● **THE TASK**
Find "zarejestrować. Aby rozpocząć" and "Cofepris investiga planta de chiles" in the records below. Copy the lines holding them and every line between, exactly, and no others.

● **EXTRACTED RECORDS**
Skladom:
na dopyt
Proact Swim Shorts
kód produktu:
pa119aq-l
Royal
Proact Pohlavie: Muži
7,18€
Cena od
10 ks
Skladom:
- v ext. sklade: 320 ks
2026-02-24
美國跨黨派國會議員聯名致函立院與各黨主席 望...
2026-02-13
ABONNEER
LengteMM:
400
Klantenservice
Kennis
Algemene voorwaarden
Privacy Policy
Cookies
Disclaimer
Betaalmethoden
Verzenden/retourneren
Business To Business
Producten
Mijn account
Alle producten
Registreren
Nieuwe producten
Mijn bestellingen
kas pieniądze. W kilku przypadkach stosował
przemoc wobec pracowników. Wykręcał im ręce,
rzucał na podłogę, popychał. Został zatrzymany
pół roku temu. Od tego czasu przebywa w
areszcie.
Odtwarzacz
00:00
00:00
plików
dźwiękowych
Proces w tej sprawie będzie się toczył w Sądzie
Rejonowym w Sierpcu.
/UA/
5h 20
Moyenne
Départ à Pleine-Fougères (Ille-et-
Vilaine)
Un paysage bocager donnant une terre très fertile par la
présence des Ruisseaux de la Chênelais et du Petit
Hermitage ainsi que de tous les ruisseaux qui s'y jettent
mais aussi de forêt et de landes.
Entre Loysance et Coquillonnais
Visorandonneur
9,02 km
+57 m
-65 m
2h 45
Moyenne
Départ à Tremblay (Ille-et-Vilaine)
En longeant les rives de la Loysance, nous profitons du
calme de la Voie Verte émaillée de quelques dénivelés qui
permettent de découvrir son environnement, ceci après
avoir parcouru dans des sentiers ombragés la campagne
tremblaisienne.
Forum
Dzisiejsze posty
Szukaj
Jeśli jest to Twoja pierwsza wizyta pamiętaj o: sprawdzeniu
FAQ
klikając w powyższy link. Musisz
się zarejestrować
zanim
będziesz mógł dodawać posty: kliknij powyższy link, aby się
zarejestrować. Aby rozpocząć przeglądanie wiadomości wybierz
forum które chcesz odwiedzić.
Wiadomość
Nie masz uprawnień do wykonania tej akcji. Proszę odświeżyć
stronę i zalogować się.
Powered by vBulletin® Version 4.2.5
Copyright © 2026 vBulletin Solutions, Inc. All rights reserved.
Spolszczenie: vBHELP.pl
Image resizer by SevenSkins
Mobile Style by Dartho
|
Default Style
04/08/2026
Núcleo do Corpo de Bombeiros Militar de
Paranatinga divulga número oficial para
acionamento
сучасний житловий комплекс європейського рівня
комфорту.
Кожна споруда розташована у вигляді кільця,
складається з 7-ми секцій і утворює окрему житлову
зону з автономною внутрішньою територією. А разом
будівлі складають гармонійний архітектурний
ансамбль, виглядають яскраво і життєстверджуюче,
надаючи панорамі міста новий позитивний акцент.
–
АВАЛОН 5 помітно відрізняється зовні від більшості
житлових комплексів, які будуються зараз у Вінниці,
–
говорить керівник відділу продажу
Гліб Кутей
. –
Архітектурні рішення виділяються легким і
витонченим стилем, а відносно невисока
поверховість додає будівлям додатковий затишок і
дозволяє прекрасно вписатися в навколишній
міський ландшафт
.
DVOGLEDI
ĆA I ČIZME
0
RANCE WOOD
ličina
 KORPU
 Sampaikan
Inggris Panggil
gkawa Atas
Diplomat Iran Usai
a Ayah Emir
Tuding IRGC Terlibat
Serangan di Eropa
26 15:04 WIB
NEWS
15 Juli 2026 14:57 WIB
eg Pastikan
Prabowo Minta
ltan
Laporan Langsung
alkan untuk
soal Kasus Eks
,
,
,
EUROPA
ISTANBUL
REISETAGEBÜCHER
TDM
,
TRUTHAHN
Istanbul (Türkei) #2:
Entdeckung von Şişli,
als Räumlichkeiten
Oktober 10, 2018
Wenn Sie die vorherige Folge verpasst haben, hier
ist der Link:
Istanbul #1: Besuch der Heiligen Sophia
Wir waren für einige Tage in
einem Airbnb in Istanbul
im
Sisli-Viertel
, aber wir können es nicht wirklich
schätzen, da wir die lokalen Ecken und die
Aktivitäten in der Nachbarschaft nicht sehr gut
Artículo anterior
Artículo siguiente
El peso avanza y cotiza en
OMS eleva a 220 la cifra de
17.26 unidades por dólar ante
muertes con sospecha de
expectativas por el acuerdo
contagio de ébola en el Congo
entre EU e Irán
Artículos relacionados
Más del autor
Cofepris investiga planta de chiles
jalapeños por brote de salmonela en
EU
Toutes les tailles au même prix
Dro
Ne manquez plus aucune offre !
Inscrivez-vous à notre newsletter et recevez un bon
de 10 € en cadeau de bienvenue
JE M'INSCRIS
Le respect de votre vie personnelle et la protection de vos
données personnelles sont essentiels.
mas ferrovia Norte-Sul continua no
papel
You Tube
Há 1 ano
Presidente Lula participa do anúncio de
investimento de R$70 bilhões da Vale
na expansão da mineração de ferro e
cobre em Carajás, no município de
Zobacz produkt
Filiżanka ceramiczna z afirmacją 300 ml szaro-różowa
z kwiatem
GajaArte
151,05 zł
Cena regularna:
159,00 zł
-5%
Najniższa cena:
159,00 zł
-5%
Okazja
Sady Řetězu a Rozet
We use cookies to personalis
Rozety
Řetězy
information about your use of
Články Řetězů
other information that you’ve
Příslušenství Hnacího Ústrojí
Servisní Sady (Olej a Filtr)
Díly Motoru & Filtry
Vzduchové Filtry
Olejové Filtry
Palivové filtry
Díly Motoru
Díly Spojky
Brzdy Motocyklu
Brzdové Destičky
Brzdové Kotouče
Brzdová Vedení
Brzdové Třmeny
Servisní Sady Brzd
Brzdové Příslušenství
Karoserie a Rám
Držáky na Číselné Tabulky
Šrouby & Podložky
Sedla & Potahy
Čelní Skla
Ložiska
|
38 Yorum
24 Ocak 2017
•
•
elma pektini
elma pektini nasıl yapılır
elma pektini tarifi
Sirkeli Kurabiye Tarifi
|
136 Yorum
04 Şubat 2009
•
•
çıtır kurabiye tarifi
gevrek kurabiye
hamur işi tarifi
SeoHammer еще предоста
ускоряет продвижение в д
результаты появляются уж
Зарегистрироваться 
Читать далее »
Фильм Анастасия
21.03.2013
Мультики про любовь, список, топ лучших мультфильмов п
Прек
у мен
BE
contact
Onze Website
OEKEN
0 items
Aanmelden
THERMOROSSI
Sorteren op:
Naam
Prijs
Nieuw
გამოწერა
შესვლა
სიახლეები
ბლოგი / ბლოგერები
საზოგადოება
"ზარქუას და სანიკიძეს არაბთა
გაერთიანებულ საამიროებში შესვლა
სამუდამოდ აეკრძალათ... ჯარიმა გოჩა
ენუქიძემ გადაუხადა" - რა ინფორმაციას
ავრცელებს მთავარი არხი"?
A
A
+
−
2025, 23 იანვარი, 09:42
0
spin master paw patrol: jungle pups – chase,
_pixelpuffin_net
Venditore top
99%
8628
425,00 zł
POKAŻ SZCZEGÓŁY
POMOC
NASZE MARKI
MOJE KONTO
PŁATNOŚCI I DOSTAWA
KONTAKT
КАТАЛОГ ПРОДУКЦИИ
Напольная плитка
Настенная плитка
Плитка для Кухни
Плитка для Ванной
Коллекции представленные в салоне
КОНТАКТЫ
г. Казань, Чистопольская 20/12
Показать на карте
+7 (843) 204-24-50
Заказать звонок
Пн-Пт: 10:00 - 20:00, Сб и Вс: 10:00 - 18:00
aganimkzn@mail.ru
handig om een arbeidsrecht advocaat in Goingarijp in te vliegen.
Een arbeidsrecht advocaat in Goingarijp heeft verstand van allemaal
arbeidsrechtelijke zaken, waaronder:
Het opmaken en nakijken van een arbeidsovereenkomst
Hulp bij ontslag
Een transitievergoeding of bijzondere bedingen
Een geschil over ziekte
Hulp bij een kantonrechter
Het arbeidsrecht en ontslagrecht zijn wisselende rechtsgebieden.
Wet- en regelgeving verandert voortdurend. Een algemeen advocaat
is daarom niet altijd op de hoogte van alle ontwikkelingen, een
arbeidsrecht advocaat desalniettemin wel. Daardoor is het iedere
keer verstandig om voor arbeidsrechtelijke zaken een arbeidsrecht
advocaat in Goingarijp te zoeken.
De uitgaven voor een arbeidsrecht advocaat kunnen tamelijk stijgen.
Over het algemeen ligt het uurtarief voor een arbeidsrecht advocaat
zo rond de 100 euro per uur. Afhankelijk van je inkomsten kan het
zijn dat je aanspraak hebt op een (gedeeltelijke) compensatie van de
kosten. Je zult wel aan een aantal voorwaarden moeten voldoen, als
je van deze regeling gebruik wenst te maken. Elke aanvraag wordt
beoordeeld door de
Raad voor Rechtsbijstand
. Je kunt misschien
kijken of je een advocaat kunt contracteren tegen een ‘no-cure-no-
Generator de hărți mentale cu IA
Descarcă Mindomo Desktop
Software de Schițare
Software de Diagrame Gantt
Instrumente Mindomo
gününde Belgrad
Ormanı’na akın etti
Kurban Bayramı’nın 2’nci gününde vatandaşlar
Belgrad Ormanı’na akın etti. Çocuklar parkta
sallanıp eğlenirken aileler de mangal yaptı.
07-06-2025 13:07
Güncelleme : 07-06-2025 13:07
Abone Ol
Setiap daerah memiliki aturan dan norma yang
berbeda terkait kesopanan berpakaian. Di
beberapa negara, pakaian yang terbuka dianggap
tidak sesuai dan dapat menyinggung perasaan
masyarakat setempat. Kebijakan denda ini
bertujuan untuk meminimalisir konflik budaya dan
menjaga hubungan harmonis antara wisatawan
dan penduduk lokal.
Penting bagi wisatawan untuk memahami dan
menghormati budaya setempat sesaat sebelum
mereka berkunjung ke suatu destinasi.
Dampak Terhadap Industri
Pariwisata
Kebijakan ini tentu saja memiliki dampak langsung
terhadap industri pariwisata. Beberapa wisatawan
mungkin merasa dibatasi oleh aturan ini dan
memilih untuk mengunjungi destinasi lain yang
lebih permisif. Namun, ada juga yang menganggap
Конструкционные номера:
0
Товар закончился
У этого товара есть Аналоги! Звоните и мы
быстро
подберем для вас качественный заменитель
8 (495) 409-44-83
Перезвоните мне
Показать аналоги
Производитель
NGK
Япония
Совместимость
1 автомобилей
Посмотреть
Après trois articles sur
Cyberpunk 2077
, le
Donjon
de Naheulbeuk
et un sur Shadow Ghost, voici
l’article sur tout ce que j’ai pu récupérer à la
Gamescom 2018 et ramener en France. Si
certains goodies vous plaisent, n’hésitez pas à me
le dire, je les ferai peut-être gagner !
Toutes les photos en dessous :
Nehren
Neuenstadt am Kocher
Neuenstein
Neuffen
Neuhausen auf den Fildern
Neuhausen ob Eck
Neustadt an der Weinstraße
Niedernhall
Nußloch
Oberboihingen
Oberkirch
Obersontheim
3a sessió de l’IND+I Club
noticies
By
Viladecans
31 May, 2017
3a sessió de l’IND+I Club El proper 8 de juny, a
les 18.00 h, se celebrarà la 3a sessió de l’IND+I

● **REPLY**
zarejestrować. Aby rozpocząć przeglądanie wiadomości wybierz
forum które chcesz odwiedzić.
Wiadomość
Nie masz uprawnień do wykonania tej akcji. Proszę odświeżyć
stronę i zalogować się.
Powered by vBulletin® Version 4.2.5
Copyright © 2026 vBulletin Solutions, Inc. All rights reserved.
Spolszczenie: vBHELP.pl
Image resizer by SevenSkins
Mobile Style by Dartho
|
Default Style
04/08/2026
Núcleo do Corpo de Bombeiros Militar de
Paranatinga divulga número oficial para
acionamento
сучасний житловий комплекс європейського рівня
комфорту.
Кожна споруда розташована у вигляді кільця,
складається з 7-ми секцій і утворює окрему житлову
зону з автономною внутрішньою територією. А разом
будівлі складають гармонійний архітектурний
ансамбль, виглядають яскраво і життєстверджуюче,
надаючи панорамі міста новий позитивний акцент.
–
АВАЛОН 5 помітно відрізняється зовні від більшості
житлових комплексів, які будуються зараз у Вінниці,
–
говорить керівник відділу продажу
Гліб Кутей
. –
Архітектурні рішення виділяються легким і
витонченим стилем, а відносно невисока
поверховість додає будівлям додатковий затишок і
дозволяє прекрасно вписатися в навколишній
міський ландшафт
.
DVOGLEDI
ĆA I ČIZME
0
RANCE WOOD
ličina
 KORPU
 Sampaikan
Inggris Panggil
gkawa Atas
Diplomat Iran Usai
a Ayah Emir
Tuding IRGC Terlibat
Serangan di Eropa
26 15:04 WIB
NEWS
15 Juli 2026 14:57 WIB
eg Pastikan
Prabowo Minta
ltan
Laporan Langsung
alkan untuk
soal Kasus Eks
,
,
,
EUROPA
ISTANBUL
REISETAGEBÜCHER
TDM
,
TRUTHAHN
Istanbul (Türkei) #2:
Entdeckung von Şişli,
als Räumlichkeiten
Oktober 10, 2018
Wenn Sie die vorherige Folge verpasst haben, hier
ist der Link:
Istanbul #1: Besuch der Heiligen Sophia
Wir waren für einige Tage in
einem Airbnb in Istanbul
im
Sisli-Viertel
, aber wir können es nicht wirklich
schätzen, da wir die lokalen Ecken und die
Aktivitäten in der Nachbarschaft nicht sehr gut
Artículo anterior
Artículo siguiente
El peso avanza y cotiza en
OMS eleva a 220 la cifra de
17.26 unidades por dólar ante
muertes con sospecha de
expectativas por el acuerdo
contagio de ébola en el Congo
entre EU e Irán
Artículos relacionados
Más del autor
Cofepris investiga planta de chiles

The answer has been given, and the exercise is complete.